Vêlages à 23 mois : quelle organisation ?
Éleveur de génisses depuis 2015 à Bruz, Stéphane Brizard ouvrait les portes de son exploitation le 13 novembre, sur le thème du vêlage à 23 mois. Une opération menée par le Ceta 35 pour montrer quelle oragnisation a mis en place l'éleveur, pour être performant sans surcharge de travail.

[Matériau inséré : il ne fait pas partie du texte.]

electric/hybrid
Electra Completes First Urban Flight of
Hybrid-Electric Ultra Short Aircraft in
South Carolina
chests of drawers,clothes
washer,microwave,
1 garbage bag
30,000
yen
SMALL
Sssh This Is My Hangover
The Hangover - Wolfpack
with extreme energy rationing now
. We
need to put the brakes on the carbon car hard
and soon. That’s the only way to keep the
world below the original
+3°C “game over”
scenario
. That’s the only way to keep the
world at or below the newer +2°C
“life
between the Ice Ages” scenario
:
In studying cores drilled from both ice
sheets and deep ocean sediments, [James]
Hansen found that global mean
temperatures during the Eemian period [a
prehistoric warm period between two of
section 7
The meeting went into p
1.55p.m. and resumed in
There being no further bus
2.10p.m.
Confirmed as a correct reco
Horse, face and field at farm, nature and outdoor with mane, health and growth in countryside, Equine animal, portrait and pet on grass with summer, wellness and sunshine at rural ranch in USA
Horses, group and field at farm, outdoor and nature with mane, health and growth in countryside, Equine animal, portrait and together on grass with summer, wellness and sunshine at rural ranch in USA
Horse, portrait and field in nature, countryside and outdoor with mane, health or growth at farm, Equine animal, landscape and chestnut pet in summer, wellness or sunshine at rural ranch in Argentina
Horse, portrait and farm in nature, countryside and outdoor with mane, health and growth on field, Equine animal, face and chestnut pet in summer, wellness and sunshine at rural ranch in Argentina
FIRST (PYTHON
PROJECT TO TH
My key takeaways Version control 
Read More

Auparavant producteur de lait depuis 2002, Stéphane Brizard a arrêté progressivement cet atelier, pour se consacrer à l'élevage de génisses laitières. Seul sur son exploitation, "j'étais un peu lassé par la production laitière, la modernisation de mon atelier était compliquée et j'avais aussi des soucis physiques", explique-t-il. Et de préciser : "en revanche, j'ai toujours eu la passion pour l'élevage de génisses". Il décide donc de s'y consacrer, mais à une condition, imaginer une organisation du travail confortable qui lui permette aussi d'être performant. Stéphane Brizard récupère les génisses à 30-35 jours chez le naisseur et les revend à j-50 avant le terme pour les Prim'Holstein, et J-100 pour les Montbéliardes et les Normandes. Il fonctionne par lots de 32 génisses, réparties en quatre cases, le plus homogène possible. Il a façonné son organisation pour être le moins possible sensible aux contraintes. À commencer par l'alimentation. À leur arrivée, elle sont mises à la diète et reçoivent un thé de foin.

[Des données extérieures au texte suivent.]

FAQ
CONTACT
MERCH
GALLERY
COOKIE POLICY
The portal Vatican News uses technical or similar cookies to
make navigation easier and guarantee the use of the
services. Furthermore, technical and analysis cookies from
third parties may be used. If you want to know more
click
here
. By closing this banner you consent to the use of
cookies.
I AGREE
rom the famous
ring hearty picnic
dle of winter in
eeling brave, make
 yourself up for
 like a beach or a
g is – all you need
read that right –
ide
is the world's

Une mache fabriquée par l'éleveur
Le lendemain, il passe à la poudre de lait, avec un repas par jour. "J'utilise un taxi à lait pour réguler la distribution, la température et la qualité". Ensuite, les génsisses ont une mache, fabriquée par l'éleveur, qui leur donne une ration pour 10 jours. Les vaches de 8-10 mois ont, elles, une ration de maïs, paille, soja, tous les trois jours et demi. Pour Martial Chesnais, animateur au Ceta 35, "il y a beaucoup de choses qui sont transposables chez les éleveurs laitiers pour l'élevage de leurs génisses". Par contre, si Stéphane Brizard passe moins de temps pour l'alimentation de ses génisses, cela ne le dispense pas d'aller les voir tous les jours. Idem pour la reproduction. "Souvent on attend trop", juge l'éleveur. "Dès 10-11 mois, on peut repérer des chaleurs et inséminer à 12-13 mois". Avec son organisation, Stéphane Brizard atteint 95 % de réussite après la 2e IA, sans faire déraper les coûts de production ni le temps de travail.